Uno de los muchos “para qué” de los alumnos en la era de las I.A. es “escribir ensayos” cuando el ChatGPT te lo hace impecable en instantes. Y entonces aparecen los opinantes que proclaman el “fin del ensayo”. En opinión de George Dillard en su ensayo What’s an Essay For in the Age of AI?, el valor está en el camino, no en la meta.

Correr y escribir tienen algo en común: aunque existan atajos tecnológicos que nos eviten el esfuerzo, el valor está en el ejercicio mismo. Quien corre no lo hace solo para llegar antes al destino, sino porque el cuerpo se fortalece en cada zancada. Quien escribe tampoco lo hace únicamente para entregar un trabajo final, sino porque en el trayecto su pensamiento se organiza, se clarifica y se vuelve más sólido.

La escritura es, en esencia, un ejercicio del cerebro. Obliga a poner orden en el desorden de las ideas, a distinguir lo esencial de lo accesorio, a analizar la evidencia y a conectar pensamientos dispersos. Como todo entrenamiento, cuanto más se practica, más musculatura intelectual se desarrolla. Y del mismo modo que los músculos inactivos se atrofian, las mentes que no escriben pierden la capacidad de pensar con rigor.

------------------------------------

## TU CONSIGNA
En el texto sobre la escritura en la era de la IA, ¿dónde está el valor de escribir ensayos según George Dillard?

Datos de origen:
------------------------------------

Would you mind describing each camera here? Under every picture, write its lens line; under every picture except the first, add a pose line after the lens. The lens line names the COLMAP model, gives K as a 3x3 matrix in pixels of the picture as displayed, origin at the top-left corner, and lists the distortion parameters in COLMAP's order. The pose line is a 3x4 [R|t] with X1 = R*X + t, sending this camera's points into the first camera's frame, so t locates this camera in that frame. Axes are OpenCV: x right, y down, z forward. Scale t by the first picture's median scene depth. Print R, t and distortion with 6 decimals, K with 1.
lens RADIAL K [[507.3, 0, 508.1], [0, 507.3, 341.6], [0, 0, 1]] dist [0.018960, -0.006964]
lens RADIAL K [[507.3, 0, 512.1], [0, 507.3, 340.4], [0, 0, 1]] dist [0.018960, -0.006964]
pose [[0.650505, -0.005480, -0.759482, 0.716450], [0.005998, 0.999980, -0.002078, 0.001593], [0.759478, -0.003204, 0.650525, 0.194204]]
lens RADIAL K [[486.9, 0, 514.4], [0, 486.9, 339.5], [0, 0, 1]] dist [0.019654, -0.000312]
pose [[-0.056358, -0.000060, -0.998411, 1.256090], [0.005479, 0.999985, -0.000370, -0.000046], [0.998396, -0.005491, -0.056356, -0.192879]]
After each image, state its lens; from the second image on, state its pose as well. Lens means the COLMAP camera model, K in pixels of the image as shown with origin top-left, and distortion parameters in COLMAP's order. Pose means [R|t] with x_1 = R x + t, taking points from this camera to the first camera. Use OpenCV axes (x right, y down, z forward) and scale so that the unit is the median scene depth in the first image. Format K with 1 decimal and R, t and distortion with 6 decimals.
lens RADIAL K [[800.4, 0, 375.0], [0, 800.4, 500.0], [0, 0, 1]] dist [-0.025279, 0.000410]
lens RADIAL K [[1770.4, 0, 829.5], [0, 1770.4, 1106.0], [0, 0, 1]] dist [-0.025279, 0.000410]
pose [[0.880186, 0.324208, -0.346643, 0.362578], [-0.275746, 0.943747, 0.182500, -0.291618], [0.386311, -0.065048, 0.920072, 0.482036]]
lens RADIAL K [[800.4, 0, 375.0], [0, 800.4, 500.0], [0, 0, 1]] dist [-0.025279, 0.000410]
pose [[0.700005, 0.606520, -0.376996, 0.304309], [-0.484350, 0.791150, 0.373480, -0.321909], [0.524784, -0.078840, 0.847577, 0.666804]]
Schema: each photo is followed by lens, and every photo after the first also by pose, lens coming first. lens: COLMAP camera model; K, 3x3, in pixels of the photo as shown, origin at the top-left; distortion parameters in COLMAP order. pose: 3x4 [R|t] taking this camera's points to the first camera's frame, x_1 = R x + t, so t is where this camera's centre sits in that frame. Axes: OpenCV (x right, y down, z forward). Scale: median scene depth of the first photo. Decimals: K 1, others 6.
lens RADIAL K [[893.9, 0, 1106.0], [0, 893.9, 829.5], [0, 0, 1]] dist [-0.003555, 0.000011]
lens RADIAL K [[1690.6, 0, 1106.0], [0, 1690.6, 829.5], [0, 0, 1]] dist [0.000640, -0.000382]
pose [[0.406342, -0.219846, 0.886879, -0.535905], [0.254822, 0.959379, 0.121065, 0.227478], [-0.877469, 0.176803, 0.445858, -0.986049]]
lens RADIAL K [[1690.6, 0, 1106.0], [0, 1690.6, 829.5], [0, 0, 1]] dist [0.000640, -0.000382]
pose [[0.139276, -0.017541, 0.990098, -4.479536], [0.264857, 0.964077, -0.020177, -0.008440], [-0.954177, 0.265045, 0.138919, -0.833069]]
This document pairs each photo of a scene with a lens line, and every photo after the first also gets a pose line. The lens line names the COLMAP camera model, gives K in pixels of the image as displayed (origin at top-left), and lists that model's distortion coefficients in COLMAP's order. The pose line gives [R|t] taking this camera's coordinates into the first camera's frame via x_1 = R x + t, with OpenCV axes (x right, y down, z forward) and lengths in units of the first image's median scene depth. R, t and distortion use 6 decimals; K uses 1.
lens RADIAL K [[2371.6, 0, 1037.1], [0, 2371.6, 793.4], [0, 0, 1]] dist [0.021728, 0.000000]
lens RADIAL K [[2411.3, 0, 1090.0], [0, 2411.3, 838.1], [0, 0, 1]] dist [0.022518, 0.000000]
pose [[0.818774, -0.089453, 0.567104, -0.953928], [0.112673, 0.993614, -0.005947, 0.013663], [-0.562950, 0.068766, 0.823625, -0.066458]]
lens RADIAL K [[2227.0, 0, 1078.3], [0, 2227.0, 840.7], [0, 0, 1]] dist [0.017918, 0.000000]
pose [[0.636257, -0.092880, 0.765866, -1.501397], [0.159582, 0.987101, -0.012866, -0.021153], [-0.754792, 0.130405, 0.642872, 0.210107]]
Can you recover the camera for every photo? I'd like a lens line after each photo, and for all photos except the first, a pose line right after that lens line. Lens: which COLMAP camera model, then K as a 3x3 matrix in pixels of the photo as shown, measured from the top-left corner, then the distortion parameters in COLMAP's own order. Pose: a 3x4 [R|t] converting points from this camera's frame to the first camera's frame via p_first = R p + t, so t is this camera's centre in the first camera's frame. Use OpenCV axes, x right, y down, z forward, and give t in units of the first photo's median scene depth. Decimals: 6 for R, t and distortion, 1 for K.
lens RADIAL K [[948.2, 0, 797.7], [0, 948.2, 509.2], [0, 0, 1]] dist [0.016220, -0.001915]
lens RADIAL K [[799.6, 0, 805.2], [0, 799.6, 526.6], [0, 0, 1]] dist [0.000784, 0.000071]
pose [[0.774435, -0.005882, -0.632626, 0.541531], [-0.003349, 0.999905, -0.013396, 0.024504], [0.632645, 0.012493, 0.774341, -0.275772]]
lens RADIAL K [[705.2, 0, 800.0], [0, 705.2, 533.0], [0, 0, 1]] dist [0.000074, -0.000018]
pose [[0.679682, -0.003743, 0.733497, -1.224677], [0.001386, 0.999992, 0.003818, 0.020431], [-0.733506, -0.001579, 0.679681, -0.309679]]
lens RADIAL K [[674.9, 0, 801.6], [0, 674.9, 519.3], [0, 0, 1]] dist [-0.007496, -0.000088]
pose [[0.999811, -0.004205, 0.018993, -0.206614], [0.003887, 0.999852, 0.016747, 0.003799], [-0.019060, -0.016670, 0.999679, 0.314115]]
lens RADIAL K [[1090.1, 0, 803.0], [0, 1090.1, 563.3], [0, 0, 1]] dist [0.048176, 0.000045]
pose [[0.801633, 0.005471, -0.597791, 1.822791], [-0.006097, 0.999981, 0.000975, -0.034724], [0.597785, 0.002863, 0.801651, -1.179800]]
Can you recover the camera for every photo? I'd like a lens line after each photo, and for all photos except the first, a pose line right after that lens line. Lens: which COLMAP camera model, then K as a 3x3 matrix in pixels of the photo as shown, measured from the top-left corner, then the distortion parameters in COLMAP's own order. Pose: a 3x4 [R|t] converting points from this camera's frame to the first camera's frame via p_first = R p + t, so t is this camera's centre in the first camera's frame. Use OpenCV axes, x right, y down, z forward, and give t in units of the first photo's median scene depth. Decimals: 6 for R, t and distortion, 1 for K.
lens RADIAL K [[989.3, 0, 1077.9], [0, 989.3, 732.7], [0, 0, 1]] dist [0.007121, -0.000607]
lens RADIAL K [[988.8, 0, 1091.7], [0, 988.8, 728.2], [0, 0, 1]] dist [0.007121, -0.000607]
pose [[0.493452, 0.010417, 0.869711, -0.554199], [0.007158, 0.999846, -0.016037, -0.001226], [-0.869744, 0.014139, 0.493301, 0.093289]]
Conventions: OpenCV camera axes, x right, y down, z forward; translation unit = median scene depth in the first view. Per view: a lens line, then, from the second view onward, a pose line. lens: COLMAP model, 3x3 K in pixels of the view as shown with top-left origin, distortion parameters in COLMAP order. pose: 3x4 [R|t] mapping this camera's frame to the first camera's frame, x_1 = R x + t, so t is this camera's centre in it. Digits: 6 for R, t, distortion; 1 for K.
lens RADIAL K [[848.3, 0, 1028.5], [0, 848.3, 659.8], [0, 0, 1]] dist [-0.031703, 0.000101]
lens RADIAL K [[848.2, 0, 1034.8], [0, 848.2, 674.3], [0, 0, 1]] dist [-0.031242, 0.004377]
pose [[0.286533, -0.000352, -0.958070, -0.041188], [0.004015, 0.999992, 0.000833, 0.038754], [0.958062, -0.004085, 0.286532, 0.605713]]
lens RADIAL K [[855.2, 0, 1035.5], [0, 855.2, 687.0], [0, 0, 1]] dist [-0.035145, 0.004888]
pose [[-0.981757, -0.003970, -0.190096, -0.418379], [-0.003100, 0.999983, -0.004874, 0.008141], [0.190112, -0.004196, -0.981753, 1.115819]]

------------------------------------

## SOLUCIÓN DESARROLLADA
En el camino, no en la meta.